International career
- Years: Team / Apps / (Points)
- 2024–: France / 12 / (13)

= Lina Tuy =

French rugby player (born 2004)

Lina Tuy (born 10 September 2004) is a French rugby union and sevens player.

== Early life and career ==
Tuy is from Aixe-sur-Vienne, where she started playing rugby union in 2013. She previously played for USA Limoges and CA Brive's youth teams. She then joined ASM Romagnat in 2022.

Alongside her sporting career, in 2024 she was studying for a Bachelor of Technical Studies degree in Business and Administration Management at the University of Clermont-Auvergne.

== Rugby career ==
Tuy joined the French Rugby Federation's Olympic Academy and was part of a group of 35 players preparing for the inaugural 2023 WXV tournament with the French team.

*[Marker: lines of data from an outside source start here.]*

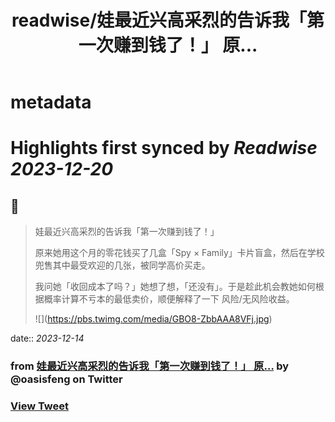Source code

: :PROPERTIES:
:title: readwise/娃最近兴高采烈的告诉我「第一次赚到钱了！」 原...
:END:


* metadata
:PROPERTIES:
:author: [[oasisfeng on Twitter]]
:full-title: "娃最近兴高采烈的告诉我「第一次赚到钱了！」 原..."
:category: [[tweets]]
:url: https://twitter.com/oasisfeng/status/1734938259082592301
:image-url: https://pbs.twimg.com/profile_images/1731824343/Smile.JPG
:END:

* Highlights first synced by [[Readwise]] [[2023-12-20]]
** 📌
#+BEGIN_QUOTE
娃最近兴高采烈的告诉我「第一次赚到钱了！」

原来她用这个月的零花钱买了几盒「Spy × Family」卡片盲盒，然后在学校兜售其中最受欢迎的几张，被同学高价买走。

我问她「收回成本了吗？」她想了想，「还没有」。于是趁此机会教她如何根据概率计算不亏本的最低卖价，顺便解释了一下 风险/无风险收益。 

![](https://pbs.twimg.com/media/GBO8-ZbbAAA8VFj.jpg) 
#+END_QUOTE
    date:: [[2023-12-14]]
*** from _娃最近兴高采烈的告诉我「第一次赚到钱了！」 原..._ by @oasisfeng on Twitter
*** [[https://twitter.com/oasisfeng/status/1734938259082592301][View Tweet]]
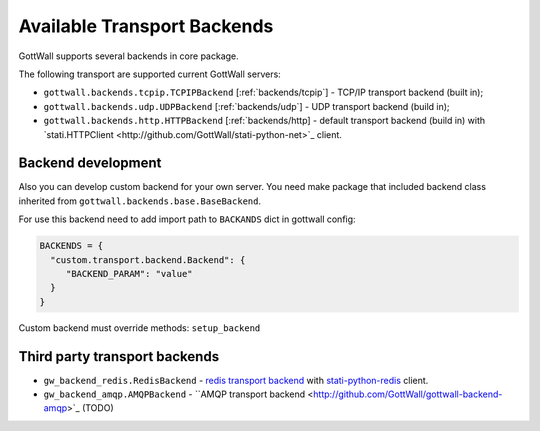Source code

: Available Transport Backends
============================

GottWall supports several backends in core package.


The following transport are supported current GottWall servers:

- ``gottwall.backends.tcpip.TCPIPBackend`` [:ref:`backends/tcpip`] - TCP/IP transport backend (built in);

- ``gottwall.backends.udp.UDPBackend`` [:ref:`backends/udp`] - UDP transport backend (build in);

- ``gottwall.backends.http.HTTPBackend`` [:ref:`backends/http] - default transport backend (build in) with `stati.HTTPClient <http://github.com/GottWall/stati-python-net>`_ client.


Backend development
-------------------

Also you can develop custom backend for your own server.
You need make package that included backend class
inherited from ``gottwall.backends.base.BaseBackend``.

For use this backend need to add import path to ``BACKANDS`` dict in gottwall config:

.. code-block:: python

   BACKENDS = {
     "custom.transport.backend.Backend": {
        "BACKEND_PARAM": "value"
     }
   }



Custom backend must override methods: ``setup_backend``


Third party transport backends
------------------------------

- ``gw_backend_redis.RedisBackend`` - `redis transport backend <http://github.com/GottWall/gottwall-backend-redis>`_ with `stati-python-redis <http://github.com/GottWall/stati-python-redis>`_ client.

- ``gw_backend_amqp.AMQPBackend`` - ``AMQP transport backend <http://github.com/GottWall/gottwall-backend-amqp>`_ (TODO)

In March 2024, she was simultaneously selected to join the French fifteens side for the 2024 Six Nations tournament, and the sevens team in preparation for the Olympics. In the opening match of the Six Nations tournament she came off the bench and made her international debut against Ireland, she replaced Lina Queyroi.

In September 2024, she got her first start for the side against England at Twickenham, France lost 38–19 in the warmup match before the WXV tournament.

On 2 August 2025, she was named in the French squad to the Women's Rugby World Cup in England.